Satellite Is the Only Way to Transmit Tsunami Warning Data in Alaska
Intelsat General
The National Weather Service may use the least amount of bandwidth of any of Intelsat General’s customers, but someday, one of the tiny streams of Weather Service data going to the satellite could save lives. The data is collected from a string of approximately 10 remote sites along the coast of Alaska that measure minute changes in tide levels and incoming ocean currents to detect tsunamis. The sites, operated by the National Oceanic and Atmospheric Administration, are among hundreds around the United States that monitor tides and currents to help provide timely warnings to coastal residents in the event of an approaching tsunami.
The United States first established an official tsunami warning capability in 1949 in response to a tsunami that devastated Hilo, HI, generated by an earthquake more than 2,000 miles to the north in Alaska’s Aleutian Islands. The first U.S. warning center was set up in Hawaii. Subsequent earthquakes around the Pacific Rim in the following years, and the resulting destructive ocean waves on distant shores, resulted in gradual expansion of international warning capabilities and the opening of the National Tsunami Warning Center (NTWC) in Palmer, AK, about 45 miles northeast of Anchorage.
The Center in Palmer collects data from more than 400 tide sensors around the Atlantic, Pacific and Caribbean coasts of the United States and from 39 deep-ocean tsunami detectors. The Center also analyzes tidal data provided by the Canadian Hydrographic Survey and the Japanese Meteorological Agency. Readings from the these far-flung tidal sensors, coupled with earthquake data, enable experts at the Palmer facility to confirm the existence of the tsunami and its degree of severity in order to warn residents near the sensors in time to evacuate coastal areas.

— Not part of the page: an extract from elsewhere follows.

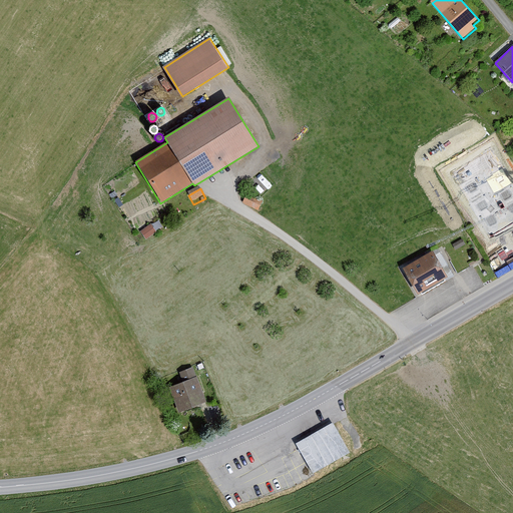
[(262,201),(246,196),(243,207),(258,212),(262,201)]
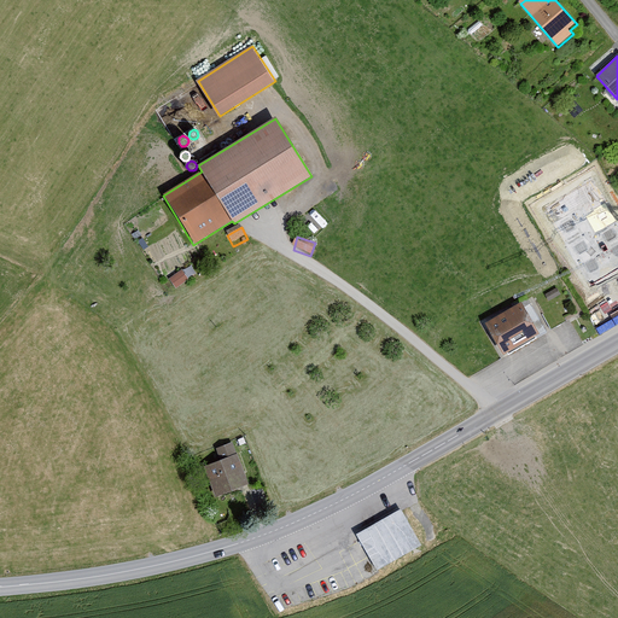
[(617,244),(602,254),(617,280),(617,244)]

The sites served by Intelsat General are in remote areas of Alaska’s southern coast and more than a thousand miles out into the western reaches of the Aleutian Islands.
Intelsat General has provided the satellite capacity that collects the data from the remote Alaskan sites since 2004. All together, the sensors use the bandwidth in a continuous cycle of transmissions via VSAT dishes to one of the very few in-orbit satellites that has a unique beam reaching far to the north capable of serving Alaska and the Palmer facility.
Dave Reinke, Program Manager at Intelsat General who oversees the contract, said one of the challenges of providing the service is that the sites are so inaccessible. Any change on the satellite, (changing polarization, for example), would require a service visit to each site to adjust the VSAT dishes. One of the most remote tsunami warning sensors is on Amchitka Island, near the western end of the Aleutian chain on a beach at the bottom of a cliff.
Reinke said another challenge is the harsh Alaskan weather. One sensor is in a small village of 80 people, and the VSAT dish that sends sensor data to the satellite is on the roof a building. Sometimes the snow is so high on the roof that it blocks the line of sight between the dish and the satellite. The tidal sensors needs to be near a power source because solar panels for electricity are impractical, due to the cloudy weather much of the year and the presence of thousands of sea birds whose droppings would quickly cover the surface of a solar array.
“There is not a lot of satellite capacity in that part of the world and we’re glad we are able to provide the capability to support this needed service” Reinke said.